◆ **INSTRUCTION**
Please arrange the lines in the records below as a JSON list of strings, one string per line, from the line with "Die Fahrzeuge dürfen während einer" up to and including the line with "Teilnehmer, welche gegen die Regeln". Leave out blank lines.

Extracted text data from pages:

*-*-*

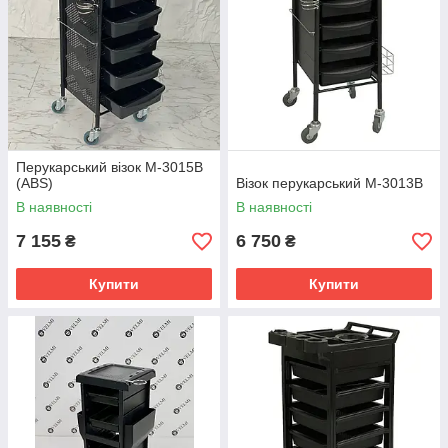
Перукарський візок M-3015B
(ABS)
Візок перукарський M-3013B
В наявності
В наявності
7 155
6 750
₴
₴
Купити
Купити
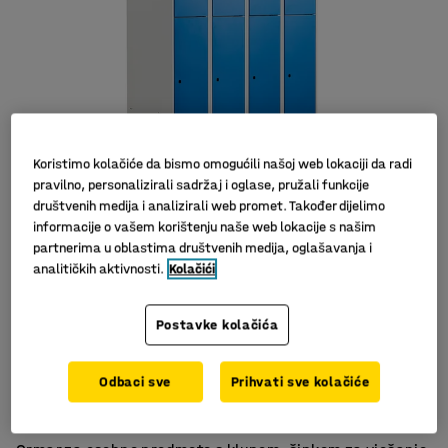
Koristimo kolačiće da bismo omogućili našoj web lokaciji da radi
pravilno, personalizirali sadržaj i oglase, pružali funkcije
društvenih medija i analizirali web promet. Također dijelimo
informacije o vašem korištenju naše web lokacije s našim
partnerima u oblastima društvenih medija, oglašavanja i
analitičkih aktivnosti.
Kolačići
Postavke kolačića
Otvori za ventilaciju
Odbaci sve
Prihvati sve kolačiće
Svaki pretinac ima prečku
Izdržljiv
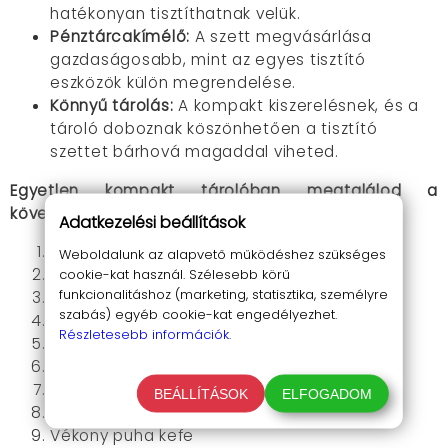
hatékonyan tisztíthatnak velük.
Pénztárcakímélő:
A szett megvásárlása
gazdaságosabb, mint az egyes tisztító
eszközök külön megrendelése.
Könnyű tárolás:
A kompakt kiszerelésnek, és a
tároló doboznak köszönhetően a tisztító
szettet bárhová magaddal viheted.
Egyetlen kompakt tárolóban megtalálod a
következő tisztítókat:
Adatkezelési beállítások
Tároló doboz
Weboldalunk az alapvető működéshez szükséges
Behúzható kefe
cookie-kat használ. Szélesebb körű
funkcionalitáshoz (marketing, statisztika, személyre
Képernyőtisztító kendő
szabás) egyéb cookie-kat engedélyezhet.
Levegő fújó pumpa
Részletesebb információk.
Kicsi hosszabbító, szűkítő fej levegőhöz
Hosszabbító rúd
Mini spray
BEÁLLÍTÁSOK
ELFOGADOM
Vékony kemény kefe
Vékony puha kefe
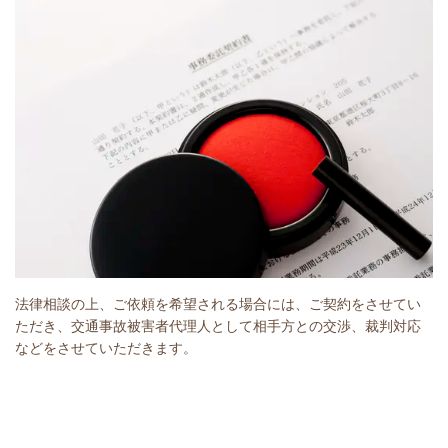
法律相談の上、ご依頼を希望される場合には、ご契約をさせてい
ただき、交通事故被害者代理人として相手方との交渉、裁判対応
などをさせていただきます。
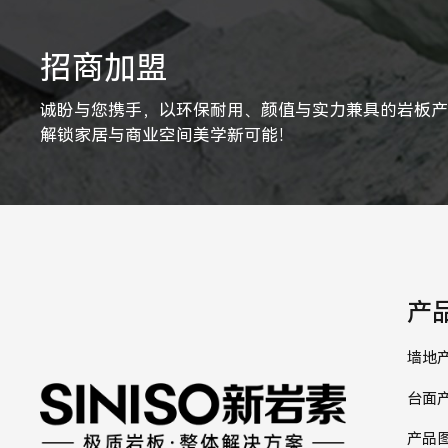
招商加盟
诚盼与您携手，以环保耐用、颜值与实力兼具的岩板
解锁家居与商业空间美学新可能！
产
墙地
台面
产品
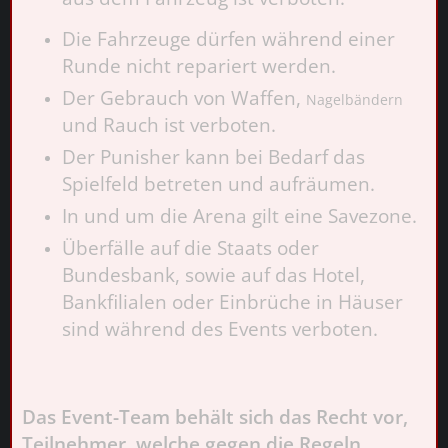
Die Fahrzeuge dürfen während einer
Runde nicht repariert werden.
Der Gebrauch von Waffen,
Nagelbändern
und Rauch
ist verboten.
Der Punisher kann bei Bedarf das
Spielfeld betreten und aufräumen.
In und um die Arena gilt eine Savezone.
Überfälle auf die Staats oder
Bundesbank, sowie auf das Hotel,
Bankfilialen oder Einbrüche in Häuser
sind während des Events verboten.
Das Event-Team behält sich das Recht vor,
Teilnehmer, welche gegen die Regeln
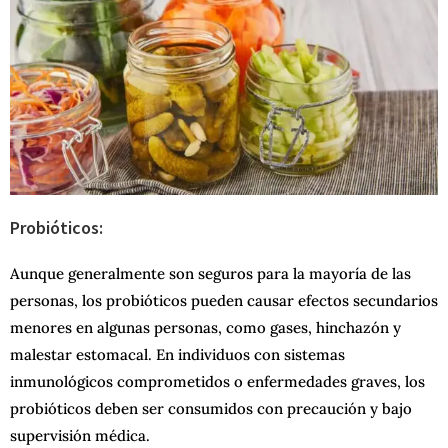
Probióticos:
Aunque generalmente son seguros para la mayoría de las
personas, los probióticos pueden causar efectos secundarios
menores en algunas personas, como gases, hinchazón y
malestar estomacal. En individuos con sistemas
inmunológicos comprometidos o enfermedades graves, los
probióticos deben ser consumidos con precaución y bajo
supervisión médica.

*-*-*

◆ **ANSWER SECTION**
[
  "Die Fahrzeuge dürfen während einer",
  "Runde nicht repariert werden.",
  "Der Gebrauch von Waffen,",
  "Nagelbändern",
  "und Rauch",
  "ist verboten.",
  "Der Punisher kann bei Bedarf das",
  "Spielfeld betreten und aufräumen.",
  "In und um die Arena gilt eine Savezone.",
  "Überfälle auf die Staats oder",
  "Bundesbank, sowie auf das Hotel,",
  "Bankfilialen oder Einbrüche in Häuser",
  "sind während des Events verboten.",
  "Das Event-Team behält sich das Recht vor,",
  "Teilnehmer, welche gegen die Regeln"
]